The definitive biography of the most dangerous demagogue in American history, based on first-ever access to his personal and professional papers, medical and military records, and recently unsealed transcripts of his closed-door Congressional hearings
In the long history of American demagogues from Huey Long to Donald Trump, never has one man caused so much damage in such a short time as Senator Joseph McCarthy. We still use "McCarthyism" to stand for outrageous charges of guilt by association, a weapon of polarizing slander. From 1950 to 1954, McCarthy destroyed many careers and even entire lives, whipping the nation into a frenzy of paranoia, accusation, loyalty oaths, and terror. When the public finally turned on him, he came crashing down, dying of alcoholism in 1957. Only now, through bestselling author Larry Tye's exclusive look at the senator's records, can the full story be told.

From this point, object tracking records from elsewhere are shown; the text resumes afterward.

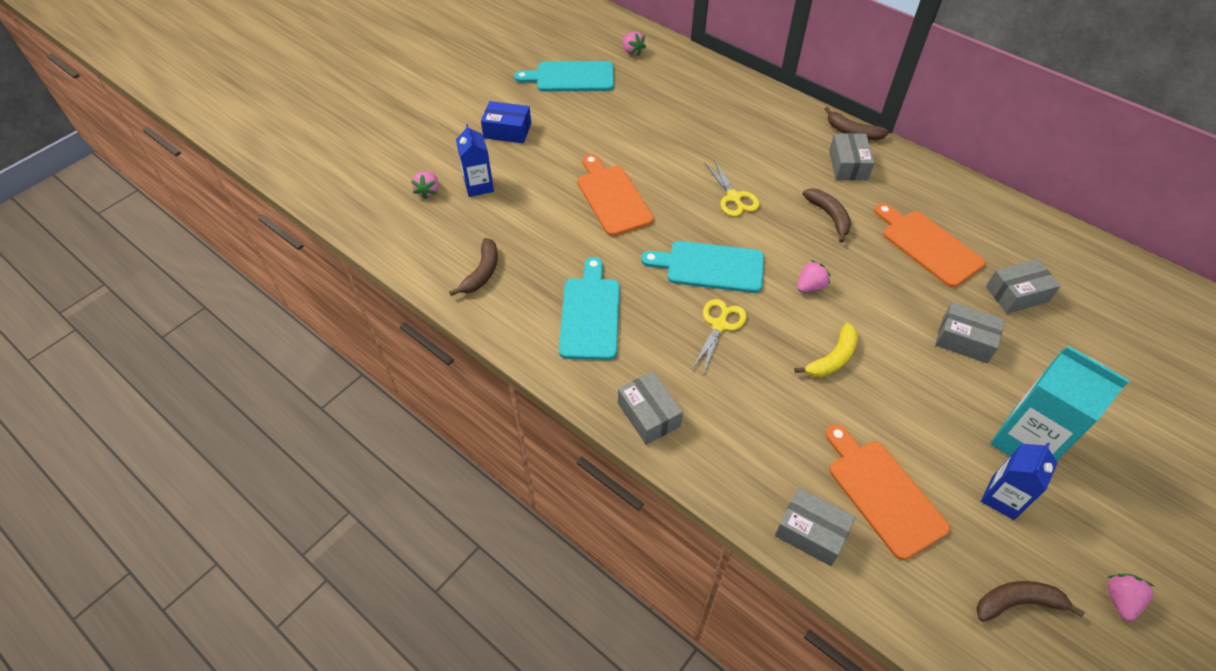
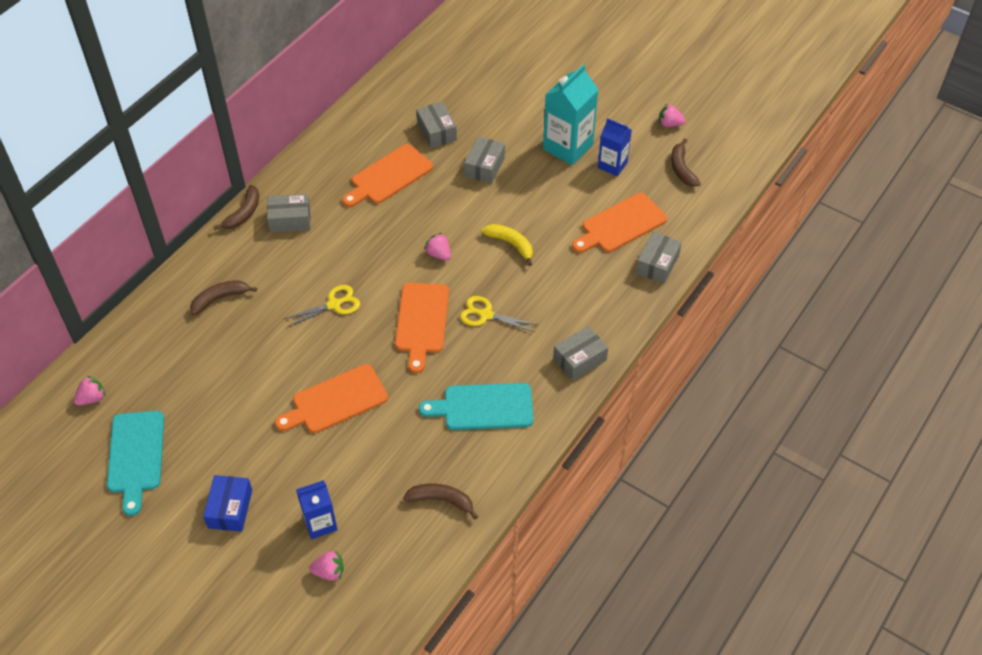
camera: 95 degrees left, 0 degrees up
turquoise cutting board [641,241,764,293] -> orange cutting board [395,283,449,373]
brown banana [803,188,851,243] -> brown banana moved to [190,280,257,315]

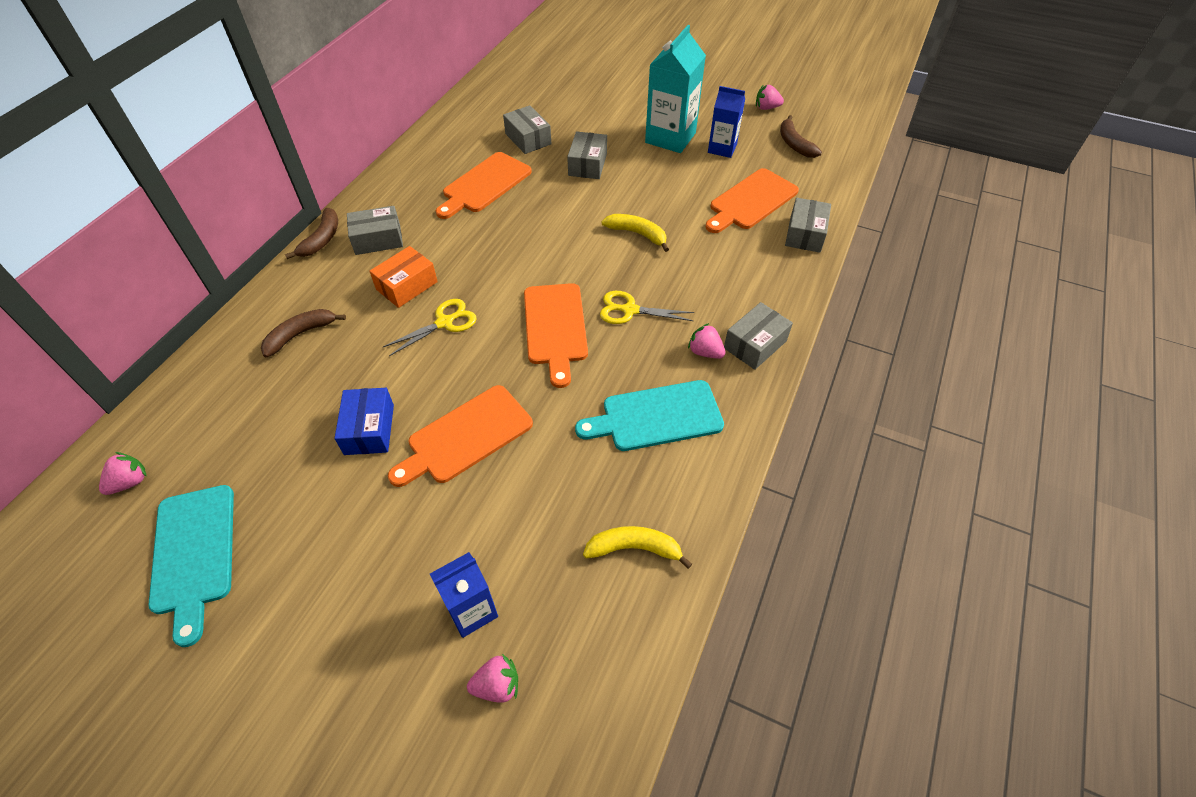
camera: 10 degrees left, 0 degrees up
blue box [203,475,252,532] -> blue box moved to [335,388,394,455]
brown banana [403,483,478,519] -> yellow banana [583,526,692,569]
pink strawberry [424,233,451,260] -> pink strawberry moved to [688,323,726,359]
none -> orange box [369,246,438,308]

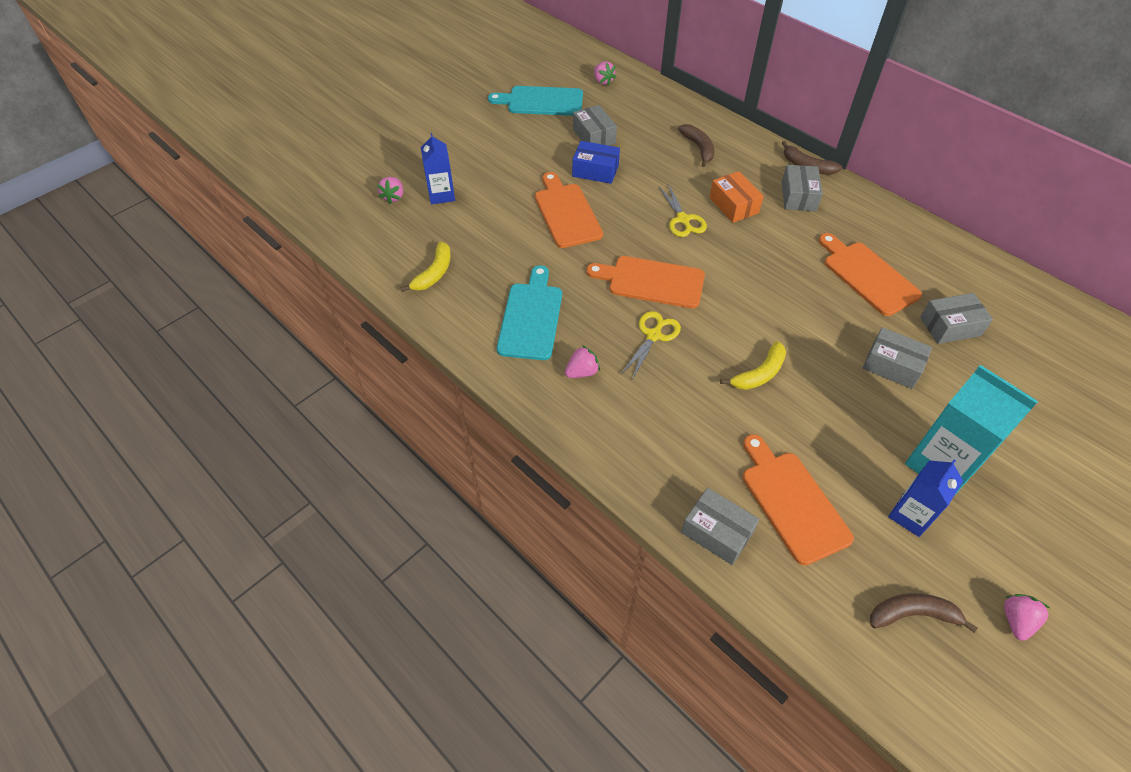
camera: 110 degrees right, 0 degrees up
grey box [724,302,793,370] -> grey box moved to [573,105,617,146]

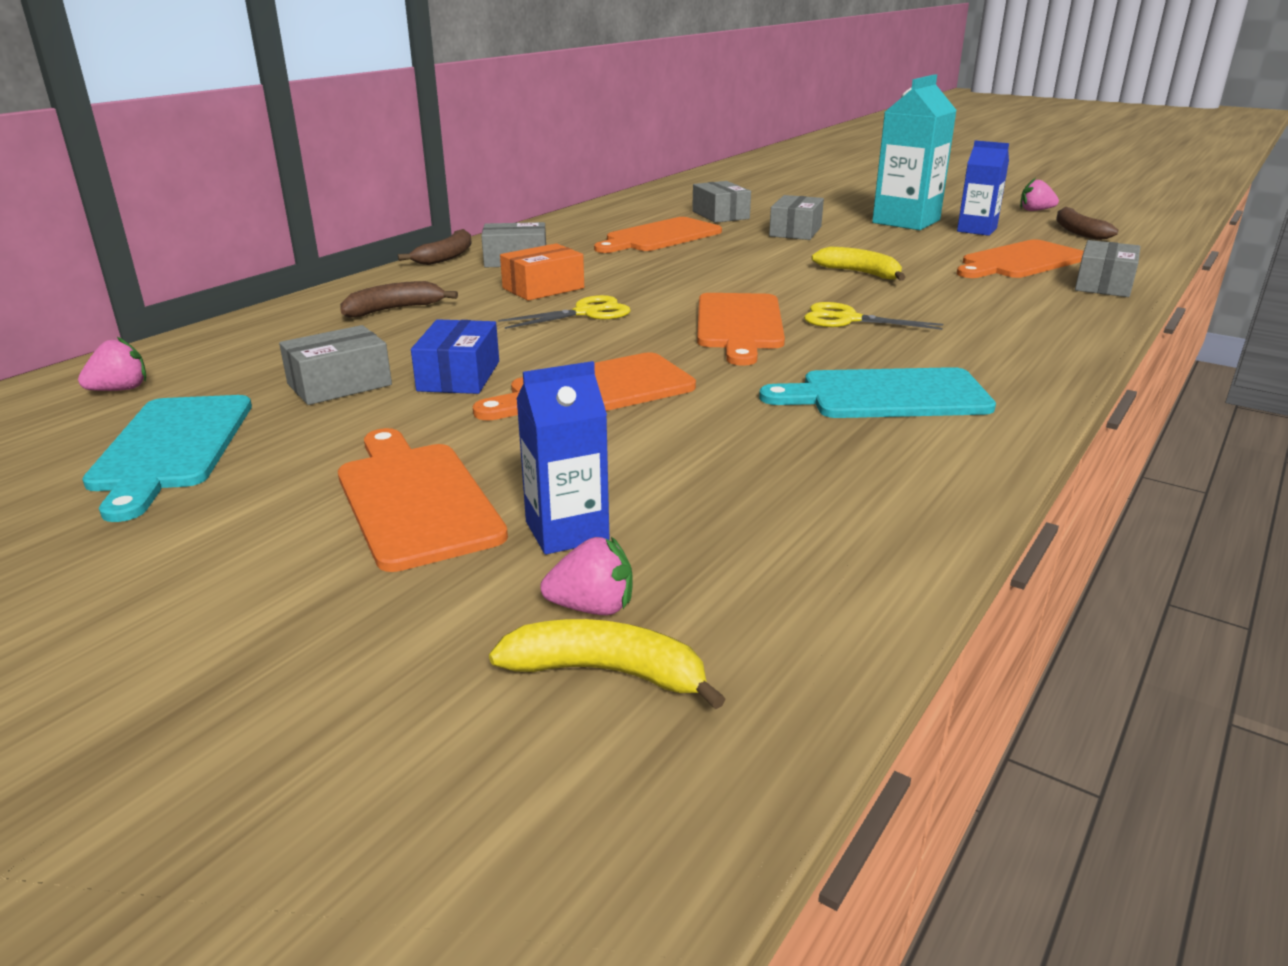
camera: 100 degrees left, 25 degrees down
yellow banana [400,241,451,292] -> yellow banana moved to [489,619,725,710]
pink strawberry [565,345,600,378] -> none
none -> orange cutting board [338,428,508,572]

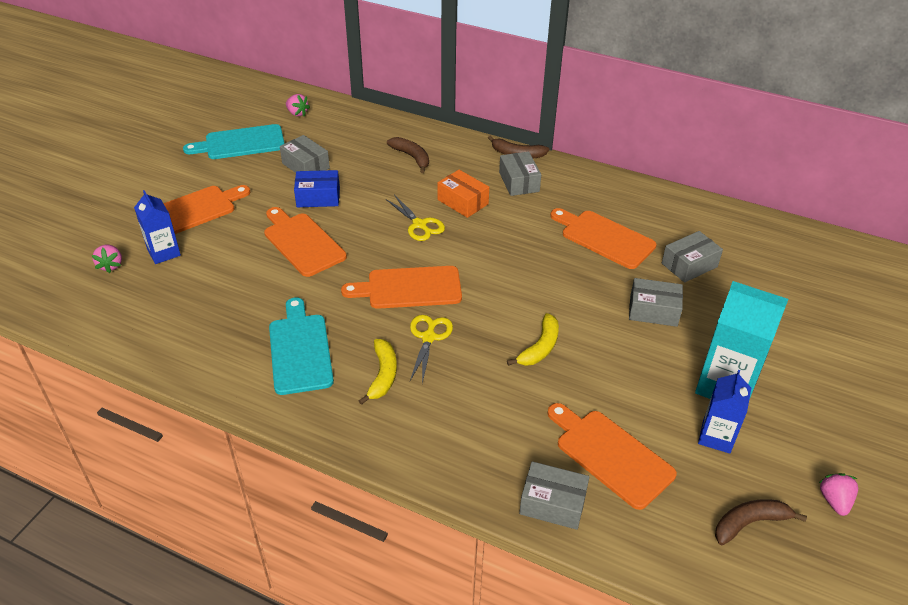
camera: 80 degrees right, 15 degrees up
yellow banana [489,619,725,710] -> yellow banana moved to [359,339,397,405]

Demagogue is a masterful portrait of a human being capable of great evil, yet great charm. McCarthy was a tireless worker and a genuine war hero. His ambitions knew no limits. Neither did his socializing, his drinking, nor his gambling. When he finally made it to the Senate, he flailed around in search of an agenda and angered many with his sharp elbows and lack of integrity. Finally, after three years, he hit upon anti-communism. By recklessly charging treason against everyone from George Marshall to much of the State Department, he became the most influential and controversial man in America. His chaotic, meteoric rise is a gripping and terrifying object lesson for us all. Yet his equally sudden fall from fame offers reason for hope that, given the rope, most American demagogues eventually hang themselves.